__Introduction__I like beer and I like data, so it is natural that I would love to play with data on beer. I like the abundance of flavor in beers with higher ABV, but began wondering: at what nutritional cost? Extra calories, carbs, both? It’s clear one can pick a Michelob Ultra if they were trying to minimize calories, but lets face it, compared to an IPA, that’s like a paper fan compared to an AC unit.

__Data Description__I found some beer nutrition data online to start the analysis with. Ultimately, I would like to build a scraper to capture some more data. There are three attributes I am interested in: Calories, Carbohydrates, and ABV %.

__Results__A factor plot is a convenient way to get a quick glance at the relationships between the three attributes (Figure 2). It shows the linear relationship between them, which is expected because they are intimately related. A single carbohydrate is a calorie. In fact, Google says that one gram of carb is ~4 calories. Figure 1 shows this in more detail. The slope of the regression line implies slightly more calories per carb in beer: ~6.7 cals per gram carb. The fit is skewed by the “skinny” beers with under 10 grams of carbs, where the first few carbs don’t seem to make a caloric difference. This is probably due to engineering trade-offs. The <5g carb beers are probably missing something that gives the 5-10g carb beers some taste.

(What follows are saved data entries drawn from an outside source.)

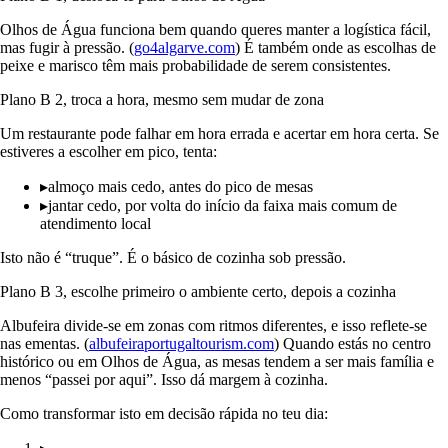
Olhos de Água funciona bem quando queres manter a logística fácil,
mas fugir à pressão. (
go4algarve.com
) É também onde as escolhas de
peixe e marisco têm mais probabilidade de serem consistentes.
Plano B 2, troca a hora, mesmo sem mudar de zona
Um restaurante pode falhar em hora errada e acertar em hora certa. Se
estiveres a escolher em pico, tenta:
▸
almoço mais cedo, antes do pico de mesas
▸
jantar cedo, por volta do início da faixa mais comum de
atendimento local
Isto não é “truque”. É o básico de cozinha sob pressão.
Plano B 3, escolhe primeiro o ambiente certo, depois a cozinha
Albufeira divide-se em zonas com ritmos diferentes, e isso reflete-se
nas ementas. (
albufeiraportugaltourism.com
) Quando estás no centro
histórico ou em Olhos de Água, as mesas tendem a ser mais família e
menos “passei por aqui”. Isso dá margem à cozinha.
Como transformar isto em decisão rápida no teu dia: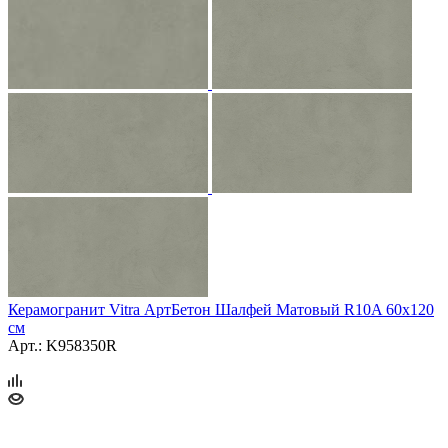
Керамогранит Vitra АртБетон Шалфей Матовый R10A 60x120
см
Арт.: K958350R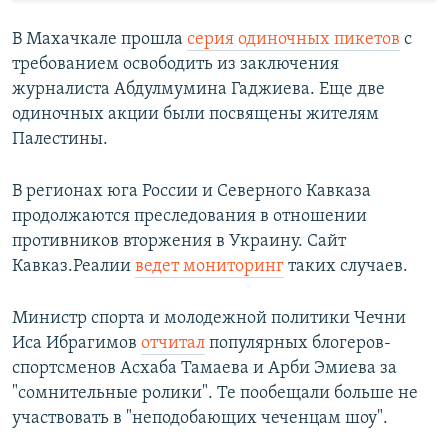
В Махачкале прошла
серия одиночных пикетов
с
требованием освободить из заключения
журналиста Абдулмумина Гаджиева. Еще две
одиночных акции были посвящены жителям
Палестины.
В регионах юга России и Северного Кавказа
продолжаются преследования в отношении
противников вторжения в Украину. Сайт
Кавказ.Реалии
ведет мониторинг
таких случаев.
Министр спорта и молодежной политики Чечни
Иса Ибрагимов
отчитал
популярных блогеров-
спортсменов Асхаба Тамаева и Арби Эмиева за
"сомнительные ролики". Те пообещали больше не
участвовать в "неподобающих чеченцам шоу".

The intercept is ~69 calories, indicative of some minimum non-carb contribution to the amount of calories.

Other interesting relationships are available too because of the linear relationship. ABV is typically the most available stat on the beer label. From this, you can estimate calories and carbs using these handy rule-of-thumb calculations:

- Multiply ABV% by 30 and to get total calories.
- Multiply ABV% by 3 and to get total carbohydrates.